Antes imaginábamos distopías en las que regímenes totalitarios accedían a cualquier aspecto de nuestras vidas. Ahora, en el presente, entregamos gratis todos nuestros datos a corporaciones conocidas y desconocidas firmando contratos con ellas en una fracción de segundo por medio del marcado ansioso de una casilla en unos términos y condiciones de uso que ni siquiera pensamos leer. Y en el horizonte la cosa pinta mucho mejor: en el metaverso directamente regalaremos un escaneado biométrico en tiempo real. Un gesto que indique dolor en el cuello permitirá que nos aparezcan anuncios personalizados y geolocalizados de fisioterapeutas. Un estornudo en primavera, de antihistamínicos. Un sobrepeso incipiente, de gimnasios, dietas, saciantes, productos light, ropa deportiva, libros de gurús del lifestyle y marcas body positive. ¿A qué me recuerda? Sí, a Black Mirror. Pero no es un futuro propio de la ficción.
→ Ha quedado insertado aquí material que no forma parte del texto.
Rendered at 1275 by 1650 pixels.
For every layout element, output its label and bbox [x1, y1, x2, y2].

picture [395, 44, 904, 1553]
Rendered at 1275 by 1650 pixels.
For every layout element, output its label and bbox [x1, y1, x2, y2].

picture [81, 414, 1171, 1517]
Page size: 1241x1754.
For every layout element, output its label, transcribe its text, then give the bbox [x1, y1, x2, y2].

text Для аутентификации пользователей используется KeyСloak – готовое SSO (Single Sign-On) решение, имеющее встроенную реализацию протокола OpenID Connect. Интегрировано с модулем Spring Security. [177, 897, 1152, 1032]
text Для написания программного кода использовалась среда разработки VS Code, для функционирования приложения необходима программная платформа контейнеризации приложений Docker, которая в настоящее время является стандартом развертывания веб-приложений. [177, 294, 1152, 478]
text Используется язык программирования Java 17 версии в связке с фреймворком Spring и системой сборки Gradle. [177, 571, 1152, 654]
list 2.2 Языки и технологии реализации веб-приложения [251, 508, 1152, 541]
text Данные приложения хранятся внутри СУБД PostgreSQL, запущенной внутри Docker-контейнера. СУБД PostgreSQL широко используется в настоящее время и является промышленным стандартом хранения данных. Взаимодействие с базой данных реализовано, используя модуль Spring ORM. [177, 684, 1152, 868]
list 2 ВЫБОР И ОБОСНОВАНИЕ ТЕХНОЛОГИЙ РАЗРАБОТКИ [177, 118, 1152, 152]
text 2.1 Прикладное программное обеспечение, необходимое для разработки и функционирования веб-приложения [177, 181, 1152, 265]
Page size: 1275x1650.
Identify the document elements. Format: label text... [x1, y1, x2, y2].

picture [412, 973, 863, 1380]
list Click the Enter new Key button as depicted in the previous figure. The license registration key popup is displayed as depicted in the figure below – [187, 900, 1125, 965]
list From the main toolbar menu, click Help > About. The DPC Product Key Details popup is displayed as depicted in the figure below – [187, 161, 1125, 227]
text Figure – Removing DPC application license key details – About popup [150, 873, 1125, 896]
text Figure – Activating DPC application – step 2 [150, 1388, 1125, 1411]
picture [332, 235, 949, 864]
Es, como quien dice, pasado mañana. ¿Y la evaluación del ciudadano por puntos gracias a una vigilancia asistida por móviles, en concreto, mediante apps todo en uno? Eso en China es ya bastante normal. Le llaman crédito social, y de él puede llegar a depender incluso el viajar en tren o en avión. Por eso Radicalizado. Cuatro distopías muy actuales (publicado por Capitán Swing con traducción de Miguel Temprano), el nuevo libro del novelista, periodista y activista tecnológico canadiense Cory Doctorow da miedo, precisamente porque estamos living la distopía. De lo que hablamos ya no es de pronósticos, de especulaciones más o menos acordes a la realidad, más o menos desesperanzadoras o directamente terroríficas, sino de situaciones tan comunes como las incompatibilidades entre tecnologías que nos tratan de forzar a comprar a la misma marca (que al mismo tiempo fabrica productos de sospechosa o delictiva obsolescencia), o de seguros médicos que dejan morir a la gente. Precisamente de esto tratan Pan autorizado y Radicalizado, las dos historias menos ficticias de la antología. La manera en que actúan los personajes de Doctorow nos lleva a leer enfrentándonos a un juicio poliédrico. Por ejemplo:
"Comemuerte había ido con su silla de ruedas a una convención de seguros en un Sheraton, un gran evento de negocios para el que se había contratado seguridad extra porque los asistentes tenían un poco de miedo. Pero Comemuerte había reservado habitación semanas antes, y pagó para que le aparcaran el coche e hizo que el botones le ayudara a subir a la silla y le colgara la mochila en el respaldo. Luego entró, se registró, fue hacia el ascensor y le enseñó la llave a los guardias de seguridad, que estaban parando a todos los que querían entrar en los salones. Nadie quiso cachear a un anciano blanco con una llave de habitación, que llevaba una camisa hawaiana y un sombrero de paja, y cuyas piernas delgadas asomaban por los pantalones cortos. Había planeado llegar diez minutos antes de la reunión plenaria, cuando todos los asistentes estaban a la puerta del salón, tomando café, comiendo magdalenas y charlando. Fue con la silla hasta el centro de la multitud y... La cifra de muertos fue enorme". Las cuatro historias nos obligan a pensar en lo que es legal y lo que es justo, pero tres de ellas nos ponen específicamente de cara a la violencia en un momento en el que los países en los que solemos pensar desde aquí cuando pensamos en el mundo han dado un giro hacia la violencia, y no nos referimos a una guerra abierta como la de Ucrania, sino al ascenso en influencia, visibilidad y poder de las ideas extremistas basadas en el odio que tensionan naciones como EEUU, Italia, Francia, Serbia o España. ¿Se combate la violencia con violencia? ¿Se recupera la sanidad robada que nos mata solo votando cada cuatro años? ¿Hay verdades absolutas en el terreno de lo que es justo? ¿Qué ocurre cuando planteas la cuestión en términos de justicia o supervivencia?